For this exercise, report every line of the material that includes "Raffaello".
#### THE INPUT ####
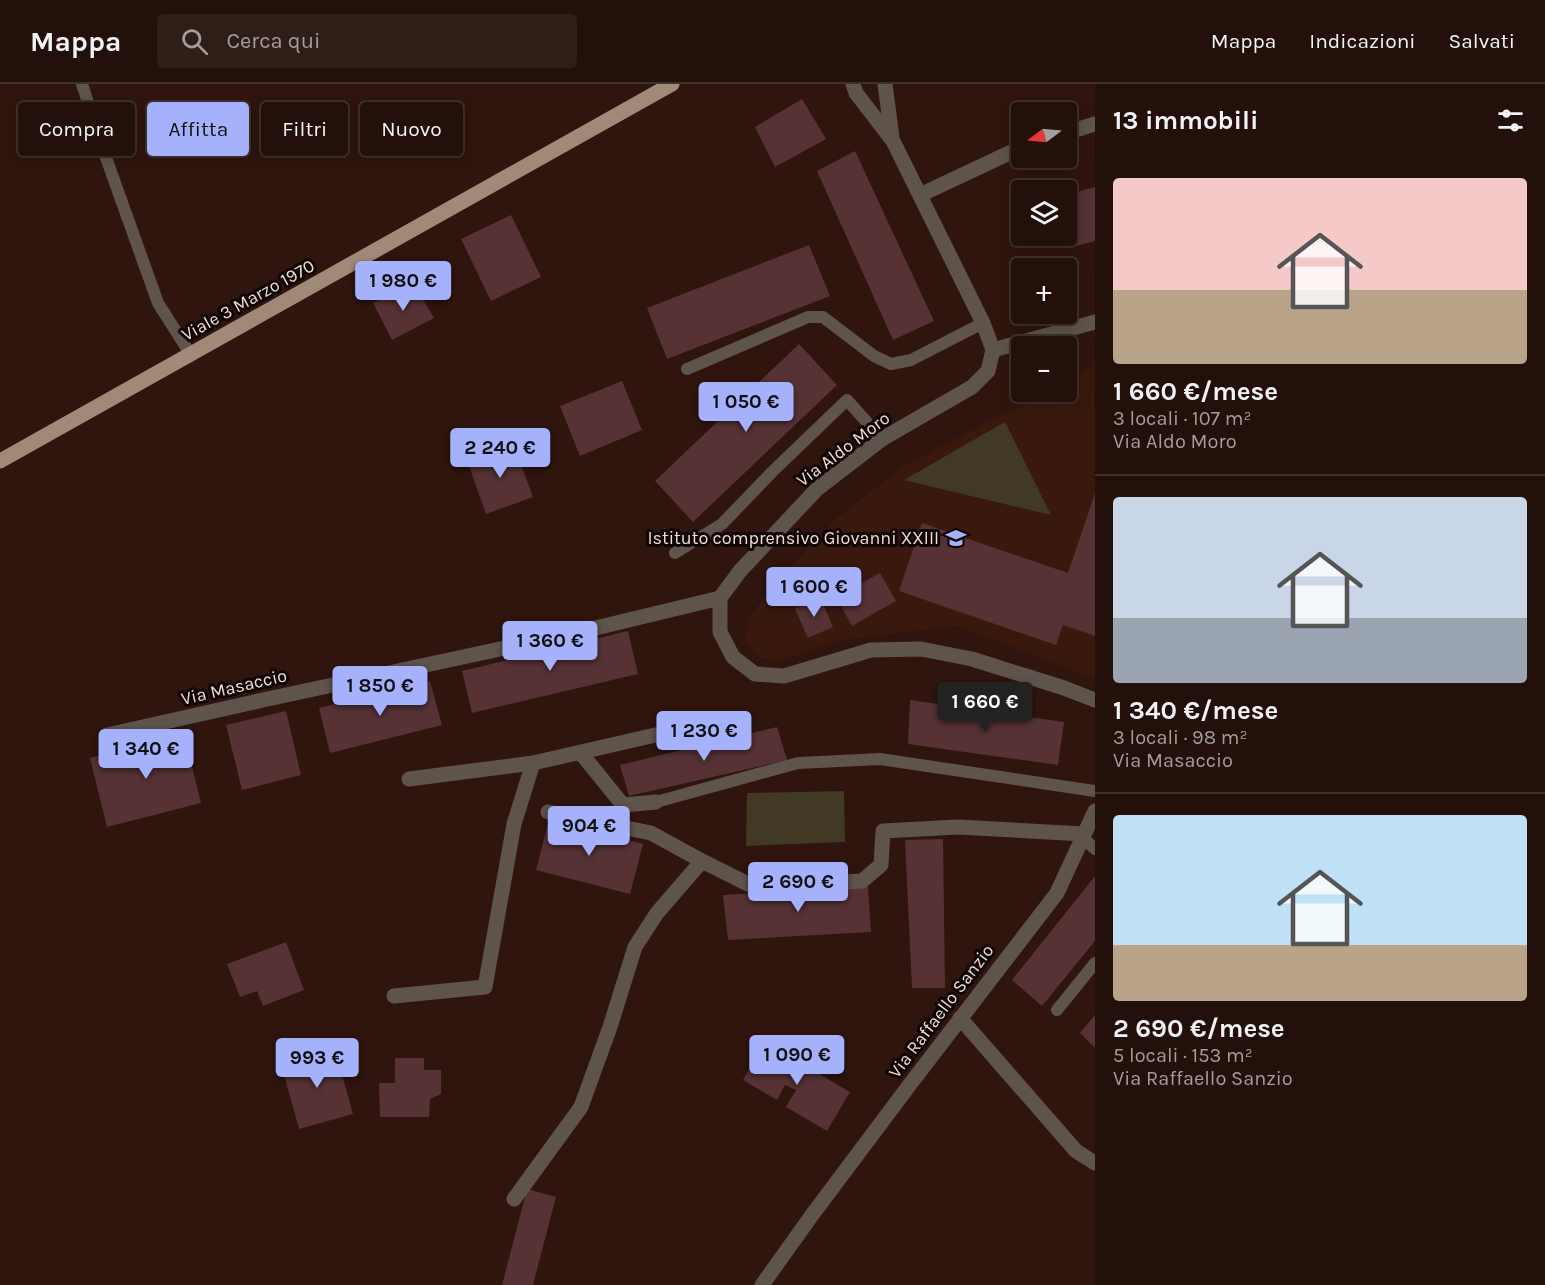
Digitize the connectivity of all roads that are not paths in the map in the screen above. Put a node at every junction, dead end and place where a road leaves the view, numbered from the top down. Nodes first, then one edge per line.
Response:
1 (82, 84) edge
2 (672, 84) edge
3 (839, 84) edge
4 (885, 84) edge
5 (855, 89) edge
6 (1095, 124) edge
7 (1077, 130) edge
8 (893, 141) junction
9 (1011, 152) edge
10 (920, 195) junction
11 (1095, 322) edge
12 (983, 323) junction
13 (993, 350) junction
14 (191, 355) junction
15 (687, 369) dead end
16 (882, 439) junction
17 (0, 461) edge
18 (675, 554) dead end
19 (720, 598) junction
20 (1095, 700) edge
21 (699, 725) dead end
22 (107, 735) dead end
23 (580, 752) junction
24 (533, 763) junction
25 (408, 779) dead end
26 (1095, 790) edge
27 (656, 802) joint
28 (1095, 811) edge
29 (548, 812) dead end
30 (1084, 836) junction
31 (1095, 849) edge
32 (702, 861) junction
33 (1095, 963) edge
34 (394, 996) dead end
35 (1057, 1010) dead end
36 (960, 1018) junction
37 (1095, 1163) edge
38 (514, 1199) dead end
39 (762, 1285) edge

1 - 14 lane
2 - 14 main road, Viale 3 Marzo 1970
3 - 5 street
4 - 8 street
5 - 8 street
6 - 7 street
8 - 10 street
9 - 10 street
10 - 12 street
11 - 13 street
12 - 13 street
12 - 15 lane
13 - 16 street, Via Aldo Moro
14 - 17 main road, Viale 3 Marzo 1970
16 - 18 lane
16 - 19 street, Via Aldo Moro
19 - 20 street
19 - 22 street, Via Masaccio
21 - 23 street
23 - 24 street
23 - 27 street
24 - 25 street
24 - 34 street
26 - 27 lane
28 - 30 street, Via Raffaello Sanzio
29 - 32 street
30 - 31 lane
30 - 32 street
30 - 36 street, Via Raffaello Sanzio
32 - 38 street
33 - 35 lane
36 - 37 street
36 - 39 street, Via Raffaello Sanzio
####
■ WRITTEN REPLY ■
28 - 30 street, Via Raffaello Sanzio
30 - 36 street, Via Raffaello Sanzio
36 - 39 street, Via Raffaello Sanzio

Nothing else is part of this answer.